* Job *
A word-for-word copy of every entry below is required; the images do not belong in it.
=== Section Start ===
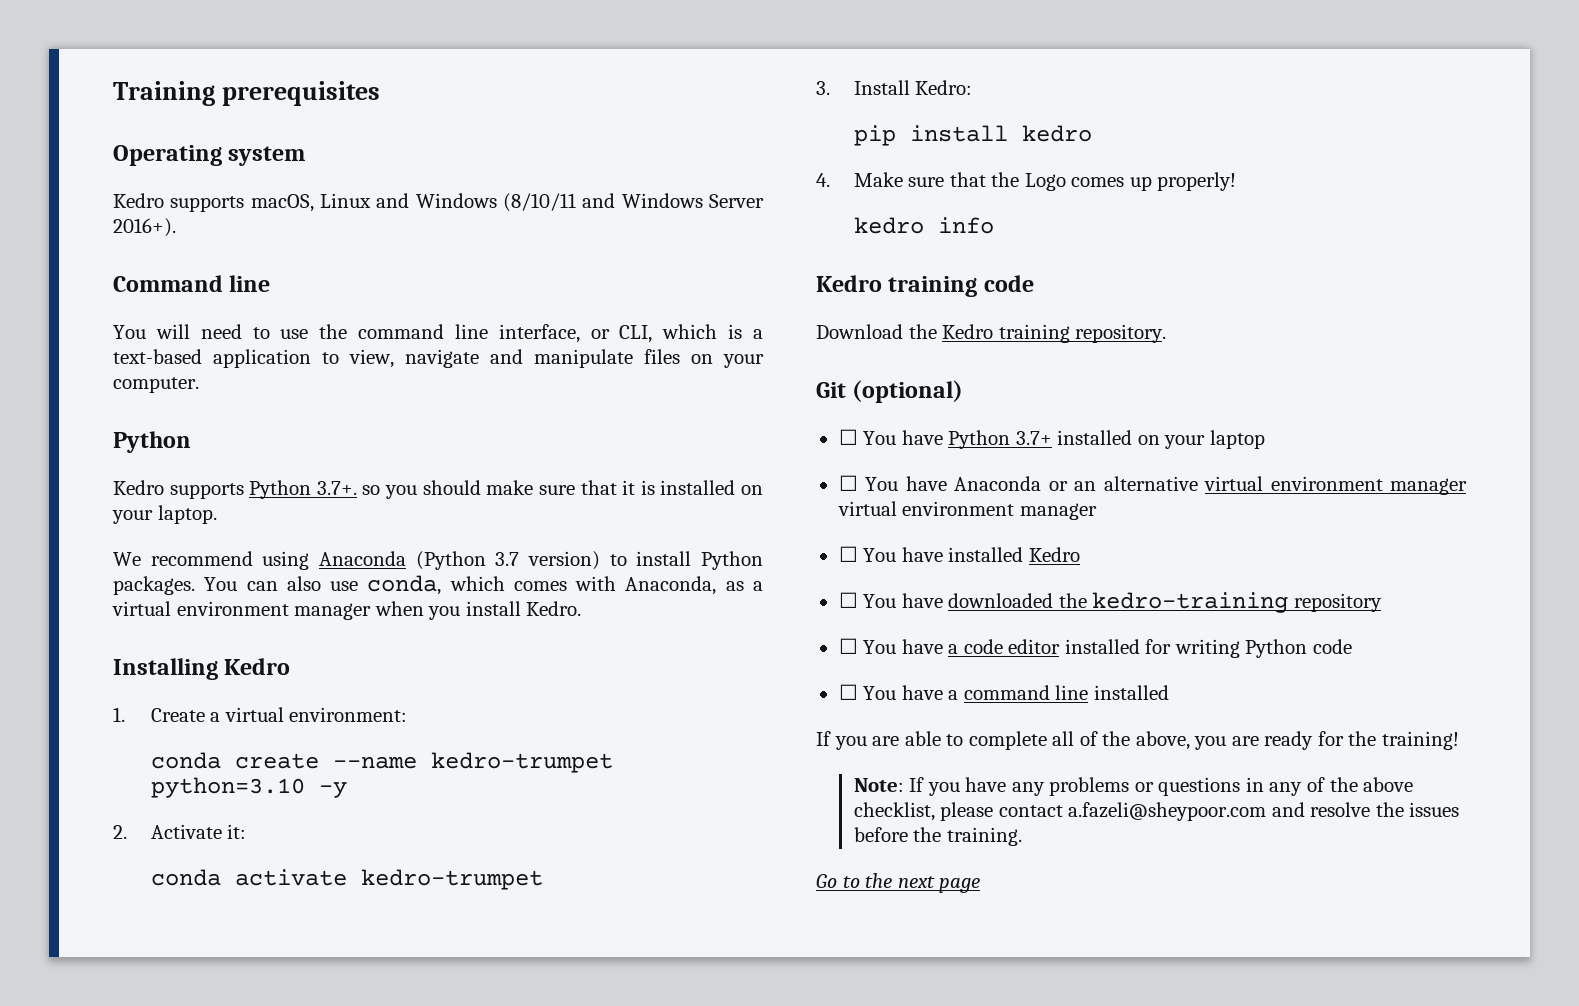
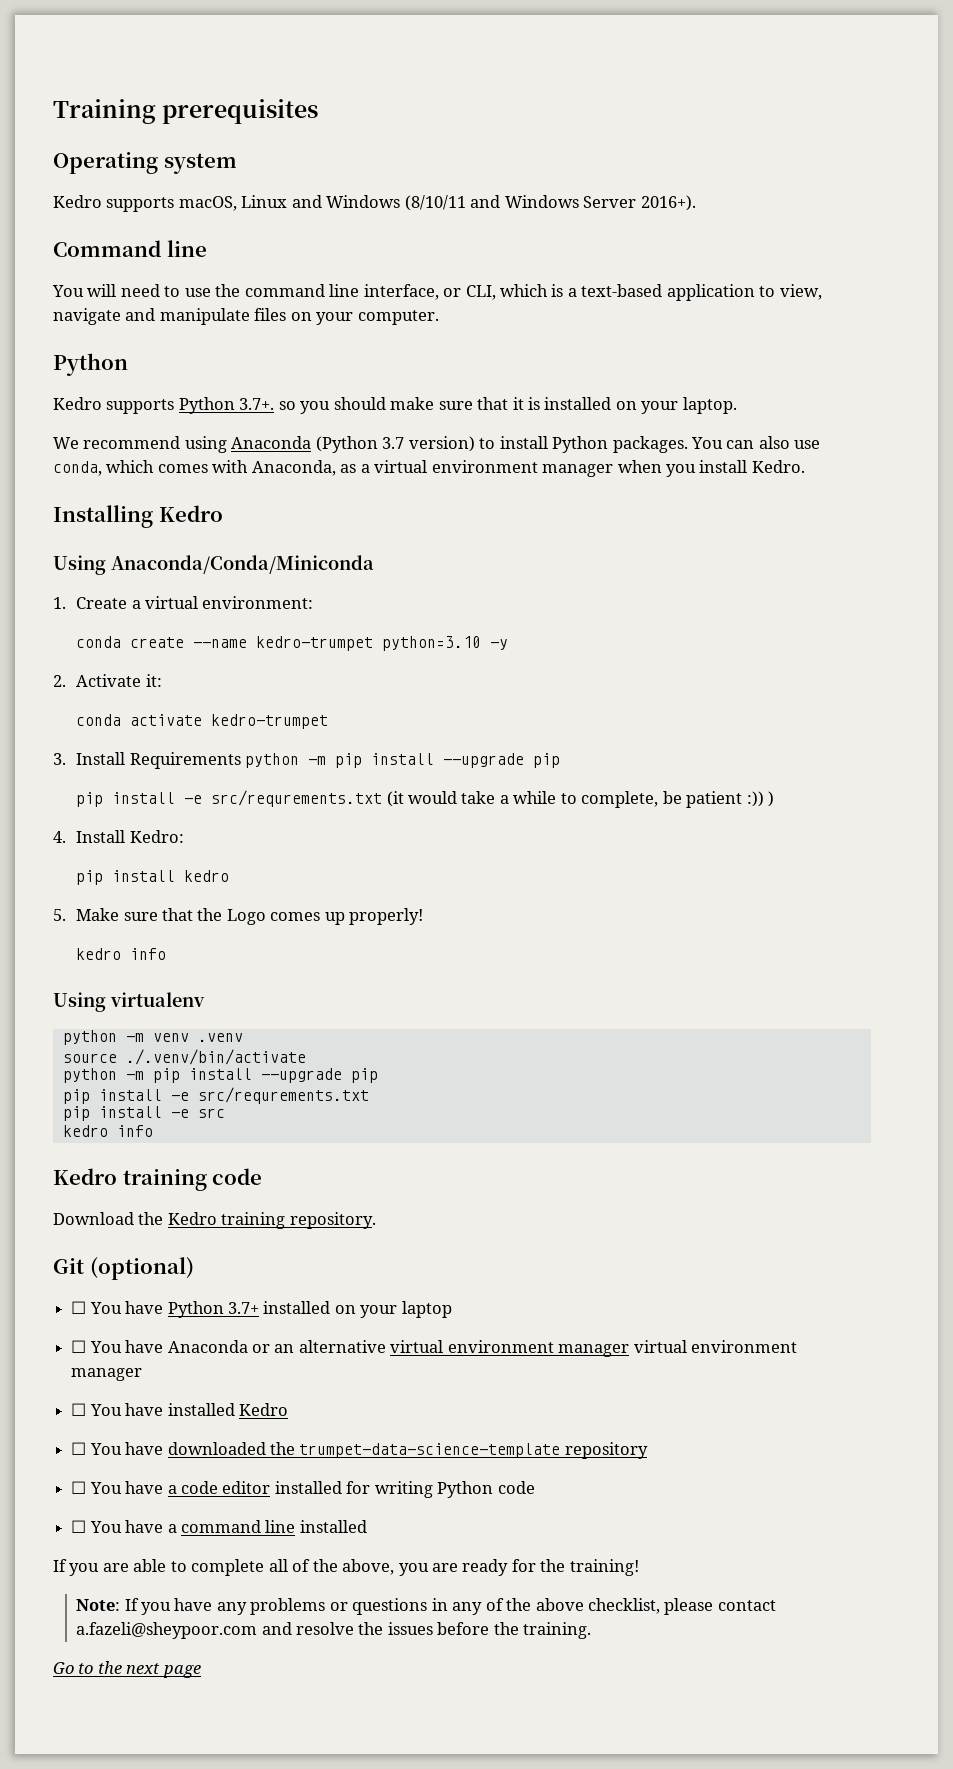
(291, 666) none -> [53,555,374,575] // Using Anaconda/Conda/Miniconda
(910, 87) none -> [129,752,560,769] [76,790,775,808] [53,830,126,843] Requirements python -m pip install --upgrade pip // pip install -e src/requrements.txt (it would take a while to complete, be patient :)) ) // 4. Install
[816,173,830,187] 4. -> [53,909,66,921] 5.
(994, 225) none -> [53,992,205,1012] [62,1030,243,1045] [62,1049,306,1065] [62,1068,378,1083] [62,1087,369,1104] [62,1106,225,1121] [62,1125,153,1137] // Using virtualenv // python -m venv .venv // source ./.venv/bin/activate // python -m pip install --upgrade pip // pip install -e src/requrements.txt // pip install -e src // kedro info
[1092,592,1289,613] kedro-training -> [299,1443,561,1458] trumpet-data-science-template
=== Section End ===
* Answer section *
(291, 666) none -> [53,555,374,575] // Using Anaconda/Conda/Miniconda
(910, 87) none -> [129,752,560,769] [76,790,775,808] [53,830,126,843] Requirements python -m pip install --upgrade pip // pip install -e src/requrements.txt (it would take a while to complete, be patient :)) ) // 4. Install
[816,173,830,187] 4. -> [53,909,66,921] 5.
(994, 225) none -> [53,992,205,1012] [62,1030,243,1045] [62,1049,306,1065] [62,1068,378,1083] [62,1087,369,1104] [62,1106,225,1121] [62,1125,153,1137] // Using virtualenv // python -m venv .venv // source ./.venv/bin/activate // python -m pip install --upgrade pip // pip install -e src/requrements.txt // pip install -e src // kedro info
[1092,592,1289,613] kedro-training -> [299,1443,561,1458] trumpet-data-science-template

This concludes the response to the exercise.